The valve comprises a body 3 and a non-magnetic pipe 19 connected to the body 3 as an extension. The inlet duct 4 and the outlet duct 9 of the air inlet to the injector pump in the body 3 are connected by a bypass duct 8 provided with a seat 18. The bypass duct 8 is closed by a sealing membrane 7 adjacent the seat 18 under spring pressure 14. Sealing membrane. 7 has an opening in the center, which is extended from its upper surface by a pipe extension 21 terminated by a discharge nozzle 13. An inlet channel 4 is connected to the bypass channel 8 below the sealing membrane 7 via a restriction nozzle 6. 20 with overflow ducts 23. The pipe 19, which is immersed in the pumped water well during operation of the valve, is obstructed by the water level control diaphragm 15. This control diaphragm 15 is provided with a rod 16 which terminates in a housing 17 made of a non-magnetic material with permanent magnets 1 of circular cross-section. In the center of the permanent magnets 1 is guided slidingly a guide 22, which is fixed in the axis of the opening of the sealing diaphragm in the body 3. The guide 22 accommodates a steel core 2, which is seated on the spring 10 and extended by a closing rod 11 a pipe extension 21 in the opening of the sealing membrane 7 to the discharge nozzle 13.

The closing rod 11 is fitted with a seal 12 at the end for closing the passage of the discharge nozzle 13.

The device is fixed so that the tube 19 with the control membrane 15 is immersed in the sump with the water to be pumped. Depending on the variation in the water level, the pressure on the control diaphragm 15 varies. Its movement is transmitted by a rod 16 to a housing 17 which carries permanent magnets 1 whose magnetic field acts on the steel core 2. the compressed air enters the distribution channel 5 through the inlet duct 5 and exerts a pressure on the upper surface of the sealing diaphragm 7 on the surface of the annulus, the inner diameter of which forms the seat 18, but at the same time wherein the sealing membrane 7 has a larger surface area. The pressure of the sealing diaphragm 7 against the seat 18 therefore shuts off the compressed air flow to the injector pump through the valve.
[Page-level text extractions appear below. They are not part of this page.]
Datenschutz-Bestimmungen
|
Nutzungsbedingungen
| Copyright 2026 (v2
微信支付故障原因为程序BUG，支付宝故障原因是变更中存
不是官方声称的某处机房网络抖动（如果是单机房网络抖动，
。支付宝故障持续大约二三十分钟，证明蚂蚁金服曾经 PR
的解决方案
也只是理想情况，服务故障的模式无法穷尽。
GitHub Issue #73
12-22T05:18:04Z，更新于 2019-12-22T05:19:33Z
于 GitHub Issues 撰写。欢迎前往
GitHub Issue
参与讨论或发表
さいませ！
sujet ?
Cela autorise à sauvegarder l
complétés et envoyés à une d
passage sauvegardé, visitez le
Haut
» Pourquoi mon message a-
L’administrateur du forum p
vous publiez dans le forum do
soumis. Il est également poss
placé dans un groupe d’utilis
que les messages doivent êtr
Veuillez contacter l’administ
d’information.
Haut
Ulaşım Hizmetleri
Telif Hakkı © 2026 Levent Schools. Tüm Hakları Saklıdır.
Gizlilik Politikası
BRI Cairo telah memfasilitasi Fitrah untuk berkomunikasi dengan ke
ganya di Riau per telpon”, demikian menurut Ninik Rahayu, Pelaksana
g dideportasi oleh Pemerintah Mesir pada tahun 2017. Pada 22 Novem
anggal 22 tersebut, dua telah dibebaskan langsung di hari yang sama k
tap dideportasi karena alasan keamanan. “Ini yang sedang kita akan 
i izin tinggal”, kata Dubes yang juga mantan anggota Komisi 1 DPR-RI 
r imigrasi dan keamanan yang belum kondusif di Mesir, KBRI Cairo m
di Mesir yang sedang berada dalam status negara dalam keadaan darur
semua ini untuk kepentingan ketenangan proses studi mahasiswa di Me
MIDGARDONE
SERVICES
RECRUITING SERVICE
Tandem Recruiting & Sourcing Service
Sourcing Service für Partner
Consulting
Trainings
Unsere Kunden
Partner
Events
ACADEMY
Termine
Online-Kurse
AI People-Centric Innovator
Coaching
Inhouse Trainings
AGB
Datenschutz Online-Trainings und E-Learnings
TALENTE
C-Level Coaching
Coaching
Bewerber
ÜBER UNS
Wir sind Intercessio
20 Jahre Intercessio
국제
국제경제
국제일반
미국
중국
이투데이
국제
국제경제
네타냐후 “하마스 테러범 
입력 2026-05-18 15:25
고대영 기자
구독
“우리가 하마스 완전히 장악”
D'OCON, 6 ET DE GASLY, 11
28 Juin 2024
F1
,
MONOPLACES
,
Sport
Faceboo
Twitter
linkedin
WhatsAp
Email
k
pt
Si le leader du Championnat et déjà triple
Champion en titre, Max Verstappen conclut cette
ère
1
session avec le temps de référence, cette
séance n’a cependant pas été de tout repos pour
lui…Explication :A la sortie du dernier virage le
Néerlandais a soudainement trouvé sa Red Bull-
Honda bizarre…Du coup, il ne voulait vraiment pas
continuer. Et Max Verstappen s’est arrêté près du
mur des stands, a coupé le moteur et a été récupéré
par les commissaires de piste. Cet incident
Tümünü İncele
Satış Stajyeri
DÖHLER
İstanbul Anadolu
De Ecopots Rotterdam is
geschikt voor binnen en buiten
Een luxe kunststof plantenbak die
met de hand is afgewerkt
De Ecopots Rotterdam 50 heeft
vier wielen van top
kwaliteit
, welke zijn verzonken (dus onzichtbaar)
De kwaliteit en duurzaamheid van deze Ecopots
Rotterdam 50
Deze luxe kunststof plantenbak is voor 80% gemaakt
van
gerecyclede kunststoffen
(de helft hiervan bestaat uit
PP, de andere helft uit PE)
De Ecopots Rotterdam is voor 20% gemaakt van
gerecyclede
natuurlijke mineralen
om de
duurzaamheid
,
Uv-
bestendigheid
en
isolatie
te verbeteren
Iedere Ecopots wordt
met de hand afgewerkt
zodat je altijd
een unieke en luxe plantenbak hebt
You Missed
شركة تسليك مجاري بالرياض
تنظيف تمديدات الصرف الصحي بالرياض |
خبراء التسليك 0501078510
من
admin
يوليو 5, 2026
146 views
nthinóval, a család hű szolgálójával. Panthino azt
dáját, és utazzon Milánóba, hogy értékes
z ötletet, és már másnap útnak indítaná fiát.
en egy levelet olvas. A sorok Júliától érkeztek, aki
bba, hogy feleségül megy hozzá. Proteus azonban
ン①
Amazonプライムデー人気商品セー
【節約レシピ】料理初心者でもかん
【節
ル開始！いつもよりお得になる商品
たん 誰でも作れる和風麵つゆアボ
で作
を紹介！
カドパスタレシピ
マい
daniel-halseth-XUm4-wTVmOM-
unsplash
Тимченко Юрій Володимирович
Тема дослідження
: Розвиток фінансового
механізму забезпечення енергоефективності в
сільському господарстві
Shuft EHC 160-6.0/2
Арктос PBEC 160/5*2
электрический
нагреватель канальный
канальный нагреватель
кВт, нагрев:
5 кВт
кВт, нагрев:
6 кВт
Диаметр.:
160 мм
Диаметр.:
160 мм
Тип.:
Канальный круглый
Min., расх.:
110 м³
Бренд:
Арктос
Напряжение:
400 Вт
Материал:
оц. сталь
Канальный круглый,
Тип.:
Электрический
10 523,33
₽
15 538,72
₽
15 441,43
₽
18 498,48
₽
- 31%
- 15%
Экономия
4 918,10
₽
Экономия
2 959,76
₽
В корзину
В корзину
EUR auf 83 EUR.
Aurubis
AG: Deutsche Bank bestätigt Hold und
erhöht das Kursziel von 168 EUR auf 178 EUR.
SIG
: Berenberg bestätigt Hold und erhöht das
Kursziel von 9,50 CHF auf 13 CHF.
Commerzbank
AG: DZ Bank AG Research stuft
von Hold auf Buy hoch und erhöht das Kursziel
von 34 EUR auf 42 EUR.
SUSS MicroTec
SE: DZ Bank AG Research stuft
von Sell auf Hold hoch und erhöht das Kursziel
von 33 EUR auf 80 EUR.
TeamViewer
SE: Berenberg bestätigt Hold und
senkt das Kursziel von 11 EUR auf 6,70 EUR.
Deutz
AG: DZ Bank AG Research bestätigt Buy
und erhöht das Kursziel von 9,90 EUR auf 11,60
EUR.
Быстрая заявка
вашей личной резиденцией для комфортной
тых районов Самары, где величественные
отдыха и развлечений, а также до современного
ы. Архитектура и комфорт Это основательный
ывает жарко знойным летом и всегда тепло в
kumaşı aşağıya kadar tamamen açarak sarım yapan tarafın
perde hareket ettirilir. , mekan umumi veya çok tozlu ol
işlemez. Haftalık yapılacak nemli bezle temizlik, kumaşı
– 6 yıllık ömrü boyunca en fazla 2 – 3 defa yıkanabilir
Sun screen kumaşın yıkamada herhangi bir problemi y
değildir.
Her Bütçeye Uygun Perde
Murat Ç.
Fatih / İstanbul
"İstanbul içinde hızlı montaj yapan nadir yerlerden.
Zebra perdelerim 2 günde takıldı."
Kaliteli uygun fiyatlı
When the water level in the sump rises, i.e. when it is necessary to exhaust it, the permanent magnets 1 approach the steel core 2. By further approaching and applying magnetic force, the steel core 2 overcomes the spring 10 pressure and is pulled down. The sealing rod 11 with the seal 12 opens the discharge nozzle 13, the compressed air escapes from the bypass channel 8 through the pipe extension 21 and the discharge nozzle 13, compresses the sealing membrane 7 and discharges the compressed air from the inlet channel 4 into

with an outlet channel 9 to the injector pump. When pumping water, the valve closing process is reversed. The water level in the sump and thus the control diaphragm 15 together with the permanent magnets 1 decreases. The steel core 2 is also carried away until the pressure of the spring 10 exceeds the force of the permanent magnets 1. At this point, the steel core 2 is torn off from the magnetic field, the discharge nozzle 13 is closed and the inflow channel 8 is inflated. the compressed air supply to the injector pump is interrupted.

Claims (1)

Subject Valve for automatic control of injector pumps, characterized in that it comprises an inlet duct (4) and an outlet duct (9) of the air inlet to the injector pump, which are interconnected in the body (3) by a bypass duct (8J) which is closed by a resilient sealing membrane ( 7) with an orifice fitted with a discharge nozzle (13) below which an inlet channel (4) is connected via a restriction nozzle (6), and a tube (19) of non-magnetic material is fastened to the body (3) and 15) pumped water levels with a rod (16) provided with permanent magnets (1), against which the spring-loaded steel core (2) is provided with a sealing rod (11) of the discharge nozzle (13) of the opening of the sealing membrane (7).